Fig. 4. Small interfering RNA (siRNA) drugs.

a Mechanism of action of siRNA drugs in mammalian cells. siRNAs interact with the Argonaute (AGO) protein to produce a binding complex that recognizes its target mRNA and then induces its sequence-specific cleavage in a process called RNA interference (RNAi). b Patisiran binds to the 3ʹ untranslated region (UTR) of transthyretin (TTR) mRNA. Because mutation occurs within the coding region of this gene, patisiran suppresses the expression of both wild-type and mutant TTR mRNAs. c Givosiran suppresses the expression of aminolevulinic acid (ALA) synthase 1 (ALAS1) mRNA. This results in a reduction in ALAS1 protein, which is required for the production of ALA and porphobilinogen (PBG). Notably, givosiran contains the N-acetylgalactosamine (GalNAc) conjugate within the 3ʹ end of its passenger strand. d Inclisiran induces the cleavage of the mRNA encoding proprotein convertase subtilisin/kexin type 9 (PCSK9), a promising target for the therapeutic management of patients with high cholesterol. Reductions in PCSK9 protein result in reduced endocytosis of low-density lipoprotein (LDL) receptors.

Fig. 5. RNA aptamer drugs.

a The mechanism of action of aptamer-based drugs. Aptamers bind to their target protein, thus modulating their function. b The mechanism of action of the RNA aptamer pegaptanib, which binds to vascular endothelial growth factor (VEGF), thereby inhibiting its interaction with the VEGF receptor and inhibiting cell proliferation.

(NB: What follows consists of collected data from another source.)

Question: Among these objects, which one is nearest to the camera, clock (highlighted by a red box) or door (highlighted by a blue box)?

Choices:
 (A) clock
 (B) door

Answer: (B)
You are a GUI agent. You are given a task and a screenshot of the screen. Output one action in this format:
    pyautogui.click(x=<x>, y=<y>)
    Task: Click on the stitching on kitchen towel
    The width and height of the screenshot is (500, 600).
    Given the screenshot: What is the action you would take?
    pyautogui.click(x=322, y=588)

Fig. 6. Therapeutic applications of messenger RNA (mRNA).

a The mechanism of action of mRNA-based drugs. Exogenous mRNAs introduced into cells undergo translation to proteins and facilitate protein function. These mRNA constructs include a 5ʹ cap analog to facilitate their recognition by translation initiation factors, which is the first step in translation. In addition, mRNA sequences can be modified to allow evasion of the immune system, allowing them to exert their therapeutic effect for a longer period. b The use of mRNAs for enzyme replacement therapy. mRNAs are introduced into cells where the corresponding proteins are not produced due to mutation. c The use of mRNAs as vaccines. The introduced mRNAs produce proteins that may be recognized by the immune system as antigens.

Fig. 7. Delivery methods and administration routes for RNA-based drugs.

a The three major delivery methods for RNA-based therapeutics in mammalian cells. Naked RNAs can be recognized by receptors that are broadly expressed across various cell types, or they can be conjugated with a compound recognized by a specific receptor. In both cases, the RNAs are introduced into the cells through receptor-mediated endocytosis. Longer RNAs are usually encapsulated inside lipid nanoparticles and endocytosed into the cells. Finally, they are released into the cytoplasm, where they exert their therapeutic effect. b Diverse administration routes for approved RNA-based therapeutics. RNA drugs introduced via the intravitreal or intrathecal injection require less consideration for specific delivery, as these organs are relatively severed from circulation.